** Start of Material for the task **
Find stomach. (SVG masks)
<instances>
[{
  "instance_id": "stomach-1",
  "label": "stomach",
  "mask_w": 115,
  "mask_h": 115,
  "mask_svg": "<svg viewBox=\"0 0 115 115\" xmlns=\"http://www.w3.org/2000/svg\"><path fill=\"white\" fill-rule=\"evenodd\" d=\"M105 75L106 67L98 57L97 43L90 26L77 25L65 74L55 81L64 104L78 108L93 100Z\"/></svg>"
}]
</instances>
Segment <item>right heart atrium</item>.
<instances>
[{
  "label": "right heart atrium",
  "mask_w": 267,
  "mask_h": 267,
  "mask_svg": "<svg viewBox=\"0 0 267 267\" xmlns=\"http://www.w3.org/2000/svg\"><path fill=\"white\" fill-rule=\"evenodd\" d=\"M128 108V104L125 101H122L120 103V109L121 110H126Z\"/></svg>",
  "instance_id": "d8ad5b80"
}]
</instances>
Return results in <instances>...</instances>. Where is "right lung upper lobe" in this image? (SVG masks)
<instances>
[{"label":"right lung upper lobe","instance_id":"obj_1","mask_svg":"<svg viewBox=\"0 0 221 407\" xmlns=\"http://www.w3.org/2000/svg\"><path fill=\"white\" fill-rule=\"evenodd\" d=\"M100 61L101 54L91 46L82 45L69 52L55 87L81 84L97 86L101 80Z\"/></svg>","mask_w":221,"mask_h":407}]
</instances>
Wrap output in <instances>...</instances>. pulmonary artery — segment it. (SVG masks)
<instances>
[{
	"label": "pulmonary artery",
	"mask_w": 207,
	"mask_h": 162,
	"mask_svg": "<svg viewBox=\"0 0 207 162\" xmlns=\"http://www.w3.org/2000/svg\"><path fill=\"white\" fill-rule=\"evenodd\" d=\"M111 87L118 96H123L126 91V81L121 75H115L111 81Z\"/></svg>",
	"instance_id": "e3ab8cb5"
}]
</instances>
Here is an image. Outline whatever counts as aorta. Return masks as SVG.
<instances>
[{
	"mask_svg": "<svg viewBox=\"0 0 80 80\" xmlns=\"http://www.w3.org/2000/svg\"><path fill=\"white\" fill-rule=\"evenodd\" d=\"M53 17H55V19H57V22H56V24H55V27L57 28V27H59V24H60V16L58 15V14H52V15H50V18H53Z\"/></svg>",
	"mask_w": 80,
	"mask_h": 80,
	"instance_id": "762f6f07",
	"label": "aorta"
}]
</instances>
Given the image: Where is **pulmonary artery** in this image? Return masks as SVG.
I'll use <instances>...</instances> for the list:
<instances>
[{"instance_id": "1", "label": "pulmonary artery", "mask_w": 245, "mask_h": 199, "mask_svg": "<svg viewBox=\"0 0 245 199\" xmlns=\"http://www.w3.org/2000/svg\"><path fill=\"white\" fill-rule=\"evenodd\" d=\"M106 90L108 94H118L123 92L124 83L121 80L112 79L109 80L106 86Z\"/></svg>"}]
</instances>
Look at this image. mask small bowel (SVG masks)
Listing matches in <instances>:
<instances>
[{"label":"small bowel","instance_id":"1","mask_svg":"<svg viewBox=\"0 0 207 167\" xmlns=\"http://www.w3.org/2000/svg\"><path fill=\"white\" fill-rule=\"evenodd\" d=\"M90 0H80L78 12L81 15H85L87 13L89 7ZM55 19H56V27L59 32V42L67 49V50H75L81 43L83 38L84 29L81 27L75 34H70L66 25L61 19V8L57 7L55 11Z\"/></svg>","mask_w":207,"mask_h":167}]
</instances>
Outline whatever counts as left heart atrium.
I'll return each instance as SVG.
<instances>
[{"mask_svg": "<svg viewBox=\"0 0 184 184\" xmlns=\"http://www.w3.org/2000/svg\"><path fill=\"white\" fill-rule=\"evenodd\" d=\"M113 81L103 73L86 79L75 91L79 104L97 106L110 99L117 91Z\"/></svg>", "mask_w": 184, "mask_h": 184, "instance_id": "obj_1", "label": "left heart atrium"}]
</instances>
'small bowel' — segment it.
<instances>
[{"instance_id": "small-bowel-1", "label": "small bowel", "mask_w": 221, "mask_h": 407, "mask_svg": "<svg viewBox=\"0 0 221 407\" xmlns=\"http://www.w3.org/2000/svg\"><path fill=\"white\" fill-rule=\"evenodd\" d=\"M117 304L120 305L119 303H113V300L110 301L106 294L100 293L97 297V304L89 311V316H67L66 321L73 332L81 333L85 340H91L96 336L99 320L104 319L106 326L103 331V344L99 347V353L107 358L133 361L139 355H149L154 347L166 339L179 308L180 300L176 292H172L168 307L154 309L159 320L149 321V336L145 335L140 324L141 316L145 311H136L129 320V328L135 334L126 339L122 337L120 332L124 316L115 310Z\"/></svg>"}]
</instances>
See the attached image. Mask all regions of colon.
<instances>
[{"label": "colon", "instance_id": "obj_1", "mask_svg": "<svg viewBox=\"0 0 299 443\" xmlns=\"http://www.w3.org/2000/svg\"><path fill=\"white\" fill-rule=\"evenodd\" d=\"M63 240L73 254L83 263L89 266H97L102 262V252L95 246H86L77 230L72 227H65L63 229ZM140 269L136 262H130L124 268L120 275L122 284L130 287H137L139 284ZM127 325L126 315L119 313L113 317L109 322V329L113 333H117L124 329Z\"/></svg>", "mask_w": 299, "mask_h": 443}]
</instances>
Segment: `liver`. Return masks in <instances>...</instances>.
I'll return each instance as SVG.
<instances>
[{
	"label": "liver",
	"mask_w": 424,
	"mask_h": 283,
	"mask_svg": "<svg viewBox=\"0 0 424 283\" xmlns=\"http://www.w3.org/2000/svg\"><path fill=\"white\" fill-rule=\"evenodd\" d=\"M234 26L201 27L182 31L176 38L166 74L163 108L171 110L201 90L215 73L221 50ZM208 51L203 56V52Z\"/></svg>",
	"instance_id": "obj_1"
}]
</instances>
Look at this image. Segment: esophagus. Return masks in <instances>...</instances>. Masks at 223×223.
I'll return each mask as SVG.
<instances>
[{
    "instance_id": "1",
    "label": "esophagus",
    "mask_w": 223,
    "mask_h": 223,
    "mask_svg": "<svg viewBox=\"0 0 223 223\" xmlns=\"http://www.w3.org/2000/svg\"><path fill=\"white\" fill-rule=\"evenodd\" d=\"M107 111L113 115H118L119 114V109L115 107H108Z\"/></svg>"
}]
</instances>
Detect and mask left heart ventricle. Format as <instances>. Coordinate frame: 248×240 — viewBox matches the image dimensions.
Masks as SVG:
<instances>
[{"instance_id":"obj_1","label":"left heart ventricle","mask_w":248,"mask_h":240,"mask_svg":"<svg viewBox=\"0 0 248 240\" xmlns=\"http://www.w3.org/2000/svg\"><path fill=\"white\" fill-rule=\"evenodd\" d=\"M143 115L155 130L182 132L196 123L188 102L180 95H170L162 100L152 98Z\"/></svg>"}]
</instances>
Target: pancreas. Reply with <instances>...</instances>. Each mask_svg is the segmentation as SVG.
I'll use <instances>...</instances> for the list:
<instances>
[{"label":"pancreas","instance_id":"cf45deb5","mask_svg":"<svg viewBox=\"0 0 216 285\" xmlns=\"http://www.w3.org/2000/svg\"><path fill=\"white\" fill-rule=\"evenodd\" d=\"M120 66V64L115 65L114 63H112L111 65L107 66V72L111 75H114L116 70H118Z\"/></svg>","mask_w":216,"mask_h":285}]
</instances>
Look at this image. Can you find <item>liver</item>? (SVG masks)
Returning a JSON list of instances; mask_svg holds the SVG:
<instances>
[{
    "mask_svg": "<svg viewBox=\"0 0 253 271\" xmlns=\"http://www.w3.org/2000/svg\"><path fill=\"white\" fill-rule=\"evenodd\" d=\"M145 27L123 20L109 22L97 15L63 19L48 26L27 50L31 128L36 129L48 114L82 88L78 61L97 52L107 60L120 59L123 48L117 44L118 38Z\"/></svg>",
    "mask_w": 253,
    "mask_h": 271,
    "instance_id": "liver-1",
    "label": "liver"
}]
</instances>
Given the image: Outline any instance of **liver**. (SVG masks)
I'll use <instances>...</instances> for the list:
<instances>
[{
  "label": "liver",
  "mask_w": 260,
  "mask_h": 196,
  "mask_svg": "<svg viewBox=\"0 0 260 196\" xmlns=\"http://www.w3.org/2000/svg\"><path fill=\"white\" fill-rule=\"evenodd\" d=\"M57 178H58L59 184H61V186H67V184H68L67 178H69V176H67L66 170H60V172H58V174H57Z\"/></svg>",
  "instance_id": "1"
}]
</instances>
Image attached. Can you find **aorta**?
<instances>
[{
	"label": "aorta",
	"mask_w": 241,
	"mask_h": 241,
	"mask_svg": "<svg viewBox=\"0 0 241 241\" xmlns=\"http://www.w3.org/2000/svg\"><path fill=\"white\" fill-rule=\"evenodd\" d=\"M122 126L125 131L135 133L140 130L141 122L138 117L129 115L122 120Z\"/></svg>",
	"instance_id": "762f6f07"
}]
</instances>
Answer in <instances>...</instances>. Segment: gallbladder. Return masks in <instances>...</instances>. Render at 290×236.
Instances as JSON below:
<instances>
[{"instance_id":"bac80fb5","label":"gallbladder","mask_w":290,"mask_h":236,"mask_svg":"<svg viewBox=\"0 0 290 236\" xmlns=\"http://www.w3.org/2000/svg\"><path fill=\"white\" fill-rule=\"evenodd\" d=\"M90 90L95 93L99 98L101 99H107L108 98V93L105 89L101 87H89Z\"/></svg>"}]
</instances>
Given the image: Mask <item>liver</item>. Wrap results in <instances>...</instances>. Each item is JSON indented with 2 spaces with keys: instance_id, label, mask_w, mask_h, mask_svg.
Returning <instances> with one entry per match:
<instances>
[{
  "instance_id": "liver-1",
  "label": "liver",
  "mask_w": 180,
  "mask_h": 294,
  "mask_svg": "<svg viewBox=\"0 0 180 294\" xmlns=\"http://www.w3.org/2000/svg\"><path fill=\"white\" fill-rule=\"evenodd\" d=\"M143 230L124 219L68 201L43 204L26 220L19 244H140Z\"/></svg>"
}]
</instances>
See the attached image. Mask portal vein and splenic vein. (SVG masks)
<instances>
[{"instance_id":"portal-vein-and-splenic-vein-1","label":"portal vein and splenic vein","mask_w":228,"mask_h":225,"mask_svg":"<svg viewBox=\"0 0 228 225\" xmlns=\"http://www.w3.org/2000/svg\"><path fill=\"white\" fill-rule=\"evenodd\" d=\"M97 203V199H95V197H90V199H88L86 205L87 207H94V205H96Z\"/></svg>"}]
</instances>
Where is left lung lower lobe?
** End of Material for the task **
• **Task to complete**
Return every line of the records that contains the word "with".

• **Full solution**
Target: pancreas. Reply with <instances>...</instances>. Each mask_svg is the segmentation as SVG.
Given the image: Mask <item>liver</item>. Wrap results in <instances>...</instances>. Each item is JSON indented with 2 spaces with keys: instance_id, label, mask_w, mask_h, mask_svg.
Returning <instances> with one entry per match:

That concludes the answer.